The pediatric ward has been extremely accommodating in helping us set up an apparatus to test the Smartdrip. There doesn’t appear to a extreme need for a IV monitoring device here because as mentioned before, the main IV fluid given is the 5% dextrose which is appropriated(squeezed) to 300 ml before use. However, I was able to gather some useful, on-the-field information such as the available tube size (20 drops/ml), maximum dosage of fluid for protocols (no more than 300 ml for about 5 hrs) and the usual drip rate (16-20 drips/min).
I still wanted to test device in a hospital testing, with the data I have collected, but without a patient. The nurses allowed us to use a separate room in the ward for testing. However, as always for a prototype, we ran into problems. For one, the circuit board has a loose connection that I have not been able to identify. At certain positions, the LCD shorts out. I have checked every connection with a multimeter; with every wire either soldered to the board or printed, all connections are through. Unfortunately, because of this problem, the LCD screen does not work in the upright position when it is clipped to the drip chamber to monitor the drip rate. At this point though, I anticipate that the weight of the device may actually become a problem in this particular setting as the drip chamber that St.Gabriel’s uses is a little smaller than the testing one in the lab. It is quite possible that the device can slowly slip off after a few hours.

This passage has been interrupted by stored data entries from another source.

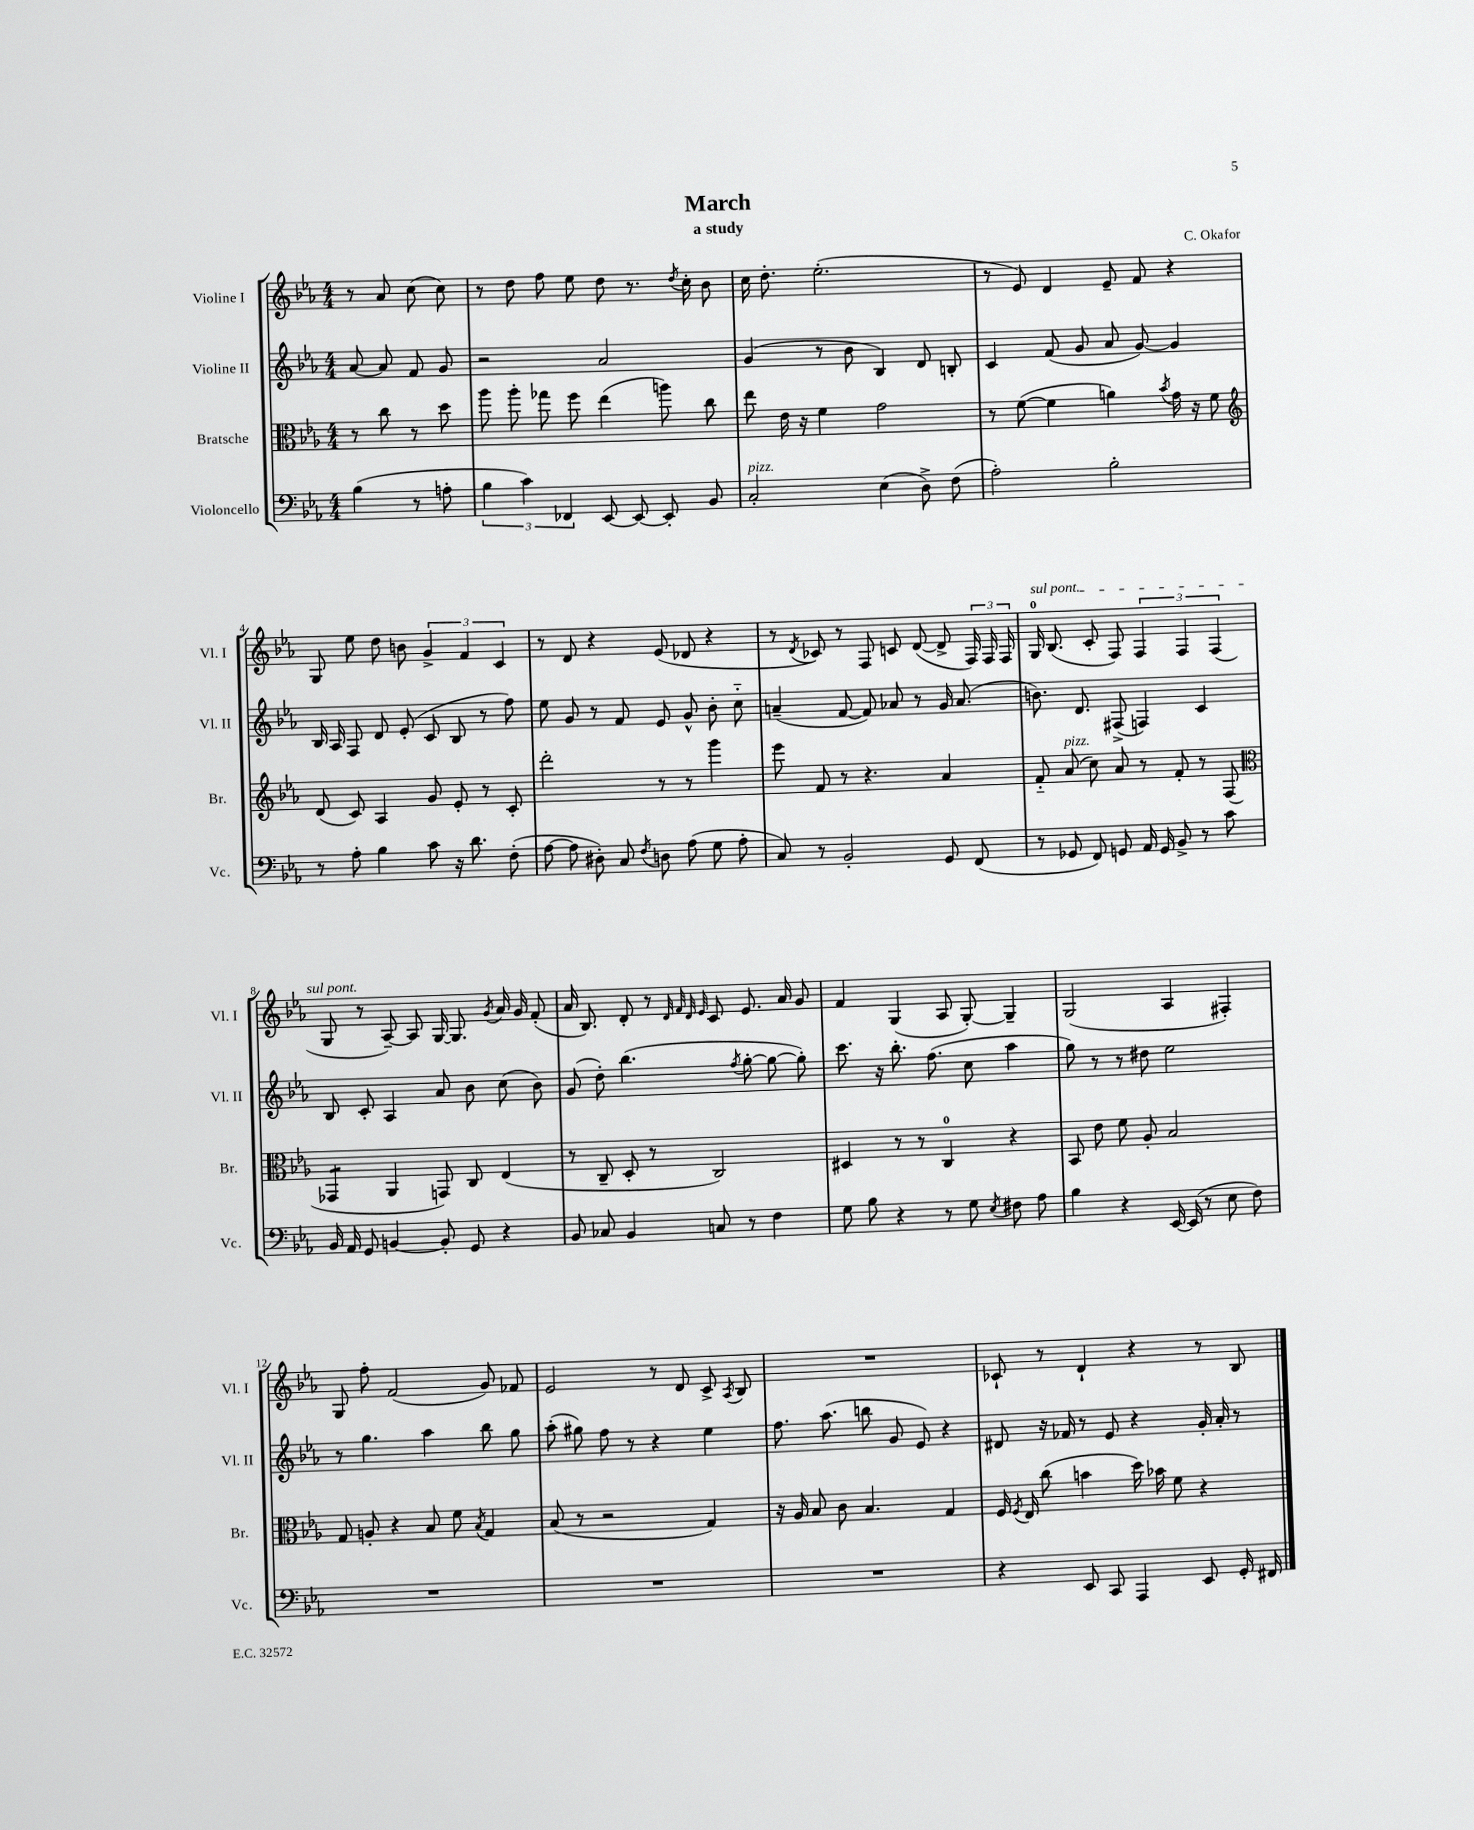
\header { title = "March" composer = "C. Okafor" subtitle = "a study" }
<<
\new StaffGroup <<
\new Staff = "s0" \with { instrumentName = "Violine I" shortInstrumentName = "Vl. I" } {
    \clef treble \key ees \major \numericTimeSignature \time 4/4 \partial 2
    \autoBeamOff r8 aes'8 c''8( c''8) |
    r8 d''8 f''8 ees''8 d''8 r8. \acciaccatura { d''8 } c''16-. bes'8 |
    c''16 d''8.-. ees''2.-.( |
    r8 ees'8) d'4 ees'8-- f'8 r4 |
    g8 ees''8 d''8 b'8 \tuplet 3/2 { g'4-> f'4 c'4 } |
    r8 d'8 r4 ees'8( des'8 r4 |
    r8 \acciaccatura { d'8 } ces'8) r8 f8 c'8 d'8~( d'8-> \tuplet 3/2 { f16) f16 f16 } |
    \once \override TextSpanner.bound-details.left.text = \markup { \italic "sul pont." } g16-0\startTextSpan bes8.( c'8-. f8) \tuplet 3/2 { f4 f4 f4( } |
    g8\stopTextSpan r8 aes8~--) aes8 g16~ g8. \acciaccatura { g'8 } aes'16 g'16 f'8-.( |
    aes'16 bes8.) d'8-. r8 \grace { d'32 f'32 d'32 ees'32 } c'8 ees'8. aes'16 g'8 |
    f'4 g4( aes8 g8~-.) g4-- |
    g2( aes4 fis4-.) |
    g8 f''8-. f'2( g'8) fes'8 |
    ees'2 r8 d'8 c'8-> \acciaccatura { aes8 } bes8 |
    R1 |
    ces'8-! r8 d'4-! r4 r8 bes8 \bar "|." |
}
\new Staff = "s1" \with { instrumentName = "Violine II" shortInstrumentName = "Vl. II" } {
    \clef treble \key ees \major \numericTimeSignature \time 4/4 \partial 2
    \autoBeamOff aes'8~ aes'8 f'8 g'8 |
    r2 aes'2 |
    g'4( r8 bes'8 bes4) d'8 b8-. |
    c'4 f'8( g'8 aes'8 g'8~) g'4 |
    bes16 aes16 f8 d'8 ees'8-.( c'8 bes8 r8 f''8) |
    ees''8 g'8 r8 f'8 ees'8 g'8-^ bes'8-. c''8-_ |
    a'4--( f'8~ f'8) aes'8 r8 g'16 aes'8.( |
    b'8.) d'8. fis8->( f4) c'4 |
    bes8 c'8-. aes4 aes'8 bes'8 c''8( bes'8) |
    g'8( d''8-.) bes''4.( \acciaccatura { f''8 } g''8~-. g''8~ g''8-.) |
    c'''8. r16 bes''8.-. f''8.( c''8 aes''4 |
    g''8) r8 r8 dis''8 ees''2 |
    r8 g''4. aes''4 bes''8 g''8 |
    aes''8-.( gis''8) f''8 r8 r4 ees''4 |
    f''8. aes''8.( b''8 g'8 ees'8) r4 |
    dis'8 r16 fes'16 r8 ees'8 r4 g'16-. aes'16-. r8 \bar "|." |
}
\new Staff = "s2" \with { instrumentName = "Bratsche" shortInstrumentName = "Br." } {
    \clef alto \key ees \major \numericTimeSignature \time 4/4 \partial 2
    \autoBeamOff r8 c''8 r8 d''8 |
    aes''8 aes''8-. ges''8 f''8 ees''4( a''8) c''8 |
    ees''8 ees'16 r16 f'4 g'2 |
    r8 f'8~( f'4 a'4) \acciaccatura { bes'8 } g'16 r16 f'8 |
    \clef treble d'8( c'8) aes4 g'8 ees'8-. r8 c'8-. |
    d'''2-. r8 r8 g'''4 |
    ees'''8 f'8 r8 r4. aes'4 |
    f'8-_ aes'8^\markup { \italic "pizz." }( c''8) aes'8 r8 f'8-. r8 f8( |
    \clef alto ges,4:8 aes,4 g,8) c8 ees4( |
    r8 c8-- d8-. r8 c2) |
    dis4 r8 r8 c4-0 r4 |
    bes,8 ees'8 f'8 aes8-. bes2 |
    g8 a8-. r4 bes8 f'8 \acciaccatura { bes8 } g4 |
    bes8( r8 r2 g4) |
    r16 aes16 bes8 c'8 bes4. g4 |
    f16 \acciaccatura { f8 } ees16 c''8( b'4 d''16) bes'16 f'8 r4 \bar "|." |
}
\new Staff = "s3" \with { instrumentName = "Violoncello" shortInstrumentName = "Vc." } {
    \clef bass \key ees \major \numericTimeSignature \time 4/4 \partial 2
    \autoBeamOff bes4( r8 a8-. |
    \tuplet 3/2 { bes4 c'4) fes,4 } ees,8~ ees,8~ ees,8-. bes,8 |
    c2-.^\markup { \italic "pizz." } ees4( d8->) f8( |
    aes2-.) bes2-. |
    r8 aes8-. bes4 c'8 r16 d'8. f8-.( |
    aes8~ aes8 dis8-.) c8 \acciaccatura { f8 } d8 aes8( g8 aes8-. |
    c8) r8 bes,2-. g,8 f,8( |
    r8 ges,8 f,8) g,8 aes,16 g,16 bes,8-> r8 c'8 |
    bes,16 aes,16 g,8 b,4~ b,8-. g,8 r4 |
    bes,8 ces8 bes,4 c8 r8 f4 |
    g8 bes8 r4 r8 g8 \acciaccatura { ees8 } fis8 aes8 |
    bes4 r4 ees,16~ ees,16( r8 ees8 f8) |
    R1 |
    R1 |
    R1 |
    r4 ees,8 c,8 aes,,4 ees,8 g,16-. fis,16 \bar "|." |
}
>>
>>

To solve the electric short problem, we constructed an apparatus of cloth hangers, bucket-support and measuring cups so that the IV set and the device can be at an incline. Of course, the incline led to another problem: sensing the drops. When at an angle, the drops do not actually fall straight down, but fall off to the side. The device can only sense a droplet if it falls in between the infrared red diode and the detector (thus reducing the level of transmitted light). Otherwise, inaccuracies occur in detection and monitoring of drip rate and volume dispensed. We are still currently trying to figure out how to overcome this hurdle.
On another front, we introduced the ART adherence charts to Grace the coordinator for the program, as advised by the Matron. Grace is the main nurse responsible for maintaining HIV patient check-up. She is the one the patients come to hospital to see, to check their adherence and to restock on medication. A network of adherence community workers does exist, but workers’ main job is to periodically check that the patient is taking the medication every day. As adherence calculations are cumbersome and complicated, only Grace is in charge of precise adherence monitoring. The adherence charts would simplify the calculations and gave the community health workers the power to track adherence; however, Grace feels that the charts would not be useful at this time. Moreover, there is a patient records system set-up for HIV patients that have the capability to calculate and save the adherence immediately during the monthly schedule check-ups with Grace. The community health workers, on the other hand, neither speak nor read English, so using the charts would pose a problem. Thus, at least at this time, determining adherence and the consequent power of responsibility that comes with the knowledge has not expanded to the community health workers.
The adult Venulite transilluminator has found its home in the maternity ward. We introduced it at the department meeting, but we received the real excitement when I actually brought the device to the ward. Unfortunately, Elizabeth was sick that day, but I saw the enthusiasm when the nurse-on-duty Doreen labeled MATERNITY on every side of the Venulite box. She also demonstrated the device to any working staff—be it a cleaner or doctor—who walked through the doors. I helped Doreen use the device to start a few IV lines. It worked well at locating the veins in patients when the blood vessels were not visible; however, because there was no way to gauge the depth of a vein with the device, Doreen still had to try multiple times in some cases to properly start an IV.
The pulse oximeter donated from the company Devon, after much debate between the matron and the doctors, has been placed in the maternity/labor ward. I think it is a great place for the device as the hospital does not have anything that would accurately monitor the vital signs of neonates. The pulse oximeter comes with adaptors for neonates, pediatrics and adult, but I think it is the first option that really addresses an important need of St.Gabriel’s.